**DOCUMENT SECTION**
Closed tianpunchh closed 3 years ago
It's the order that matters, not the actual value.
I.e. is the order after sorting of predicted items correct?
I understand in most applications of recommender systems, the order of the values is the main concern. However, the actual value is also quite important for many usage scenarios. For example, if you want to cross two users and want to understand their relative preferences. And if you want to deal with some cold start problem, you may want to directly get into the user or item matrix and do some math there. Anyway, the value is so called affinity score and if you present that value, the first question would be what does this value stand for, is it normalized?

**WHAT THE TASK REQUIRES**
Answer these questions from the recommender-system thread:
1. What does the reply say matters, rather than the actual value?
2. What is the value called in the final paragraph?
3. What problem might lead someone to work directly in the user or item matrix?

Stored data:
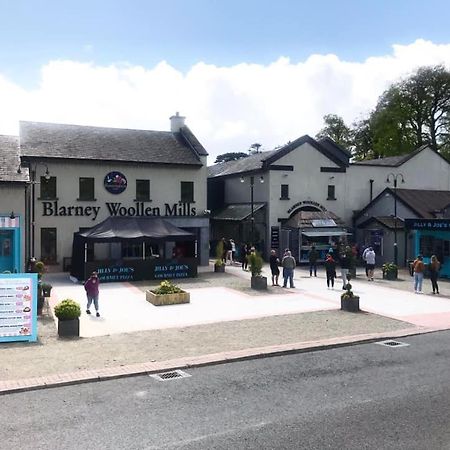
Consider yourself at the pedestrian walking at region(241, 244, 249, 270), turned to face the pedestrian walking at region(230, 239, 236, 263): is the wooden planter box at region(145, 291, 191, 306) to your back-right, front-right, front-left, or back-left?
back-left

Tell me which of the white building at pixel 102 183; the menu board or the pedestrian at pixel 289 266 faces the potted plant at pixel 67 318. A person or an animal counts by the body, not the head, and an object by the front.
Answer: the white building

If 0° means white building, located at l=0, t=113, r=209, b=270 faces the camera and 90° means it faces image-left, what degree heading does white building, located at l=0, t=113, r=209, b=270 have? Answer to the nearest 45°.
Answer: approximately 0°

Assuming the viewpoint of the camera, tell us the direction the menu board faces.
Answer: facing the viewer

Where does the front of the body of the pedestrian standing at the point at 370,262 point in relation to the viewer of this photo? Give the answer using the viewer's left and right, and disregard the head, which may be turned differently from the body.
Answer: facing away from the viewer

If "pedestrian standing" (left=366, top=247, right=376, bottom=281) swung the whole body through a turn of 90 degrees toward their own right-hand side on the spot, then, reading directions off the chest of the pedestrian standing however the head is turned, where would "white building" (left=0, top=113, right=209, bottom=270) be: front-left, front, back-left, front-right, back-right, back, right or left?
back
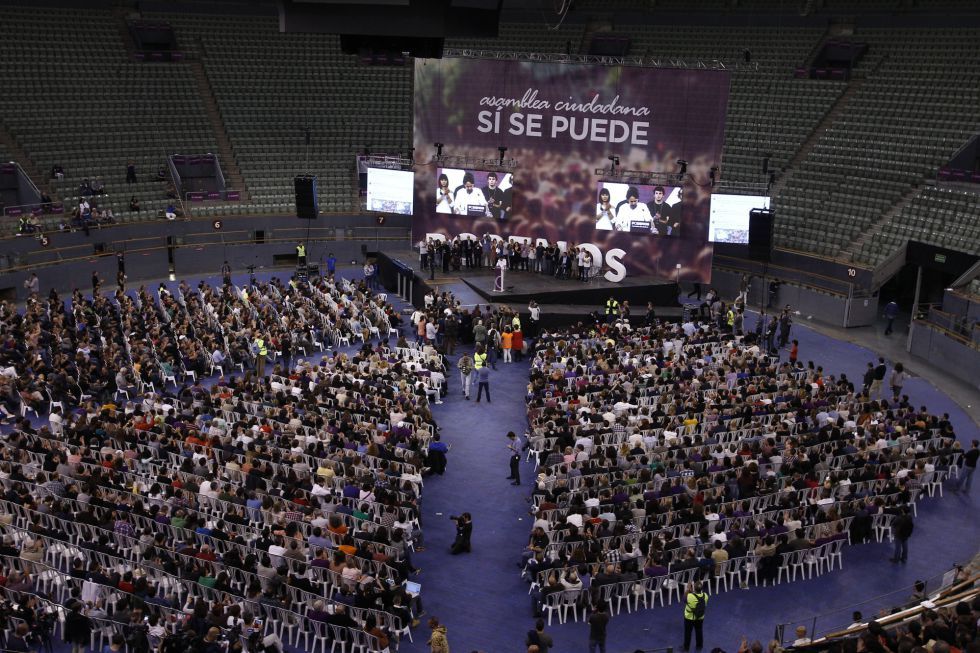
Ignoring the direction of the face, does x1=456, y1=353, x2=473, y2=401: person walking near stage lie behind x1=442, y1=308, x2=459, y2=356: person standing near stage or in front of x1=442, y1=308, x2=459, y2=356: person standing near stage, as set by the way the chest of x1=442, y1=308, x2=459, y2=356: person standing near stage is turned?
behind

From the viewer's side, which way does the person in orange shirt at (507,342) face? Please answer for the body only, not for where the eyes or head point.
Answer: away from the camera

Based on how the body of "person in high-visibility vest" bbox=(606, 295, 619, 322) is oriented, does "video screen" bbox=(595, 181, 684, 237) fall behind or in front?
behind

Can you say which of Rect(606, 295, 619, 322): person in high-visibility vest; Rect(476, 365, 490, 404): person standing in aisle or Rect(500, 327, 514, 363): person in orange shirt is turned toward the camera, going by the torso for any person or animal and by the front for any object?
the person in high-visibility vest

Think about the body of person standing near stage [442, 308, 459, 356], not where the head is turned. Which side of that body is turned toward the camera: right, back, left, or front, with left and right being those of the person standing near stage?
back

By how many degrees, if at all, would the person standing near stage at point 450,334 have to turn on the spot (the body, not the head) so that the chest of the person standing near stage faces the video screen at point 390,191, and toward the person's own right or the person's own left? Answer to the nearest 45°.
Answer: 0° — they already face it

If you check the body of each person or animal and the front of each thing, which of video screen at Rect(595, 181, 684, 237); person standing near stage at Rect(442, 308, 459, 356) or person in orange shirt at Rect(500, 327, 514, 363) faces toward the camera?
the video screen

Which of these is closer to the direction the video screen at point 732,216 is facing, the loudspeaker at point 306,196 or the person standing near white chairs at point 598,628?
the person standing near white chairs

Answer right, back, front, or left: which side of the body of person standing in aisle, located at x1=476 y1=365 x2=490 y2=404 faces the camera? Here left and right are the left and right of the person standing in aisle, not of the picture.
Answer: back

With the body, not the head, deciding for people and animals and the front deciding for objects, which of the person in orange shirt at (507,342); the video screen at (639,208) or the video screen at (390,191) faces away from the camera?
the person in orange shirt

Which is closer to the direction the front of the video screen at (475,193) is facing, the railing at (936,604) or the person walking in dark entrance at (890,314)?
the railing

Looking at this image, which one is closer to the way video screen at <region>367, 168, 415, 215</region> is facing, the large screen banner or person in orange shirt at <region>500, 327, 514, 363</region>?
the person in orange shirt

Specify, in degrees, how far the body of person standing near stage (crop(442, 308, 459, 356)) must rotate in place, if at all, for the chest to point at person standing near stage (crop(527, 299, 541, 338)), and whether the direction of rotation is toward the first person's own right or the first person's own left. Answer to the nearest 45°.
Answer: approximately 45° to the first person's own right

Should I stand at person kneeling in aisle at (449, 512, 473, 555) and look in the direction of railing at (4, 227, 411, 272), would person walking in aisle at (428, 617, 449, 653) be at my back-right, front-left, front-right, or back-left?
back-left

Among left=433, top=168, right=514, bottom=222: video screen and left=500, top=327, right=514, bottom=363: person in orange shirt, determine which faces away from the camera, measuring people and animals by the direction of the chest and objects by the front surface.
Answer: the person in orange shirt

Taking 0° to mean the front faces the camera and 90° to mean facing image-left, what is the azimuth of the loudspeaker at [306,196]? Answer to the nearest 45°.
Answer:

**EXPECTED ANSWER**
1. The order.
2. The affinity score.
3. The cold start problem.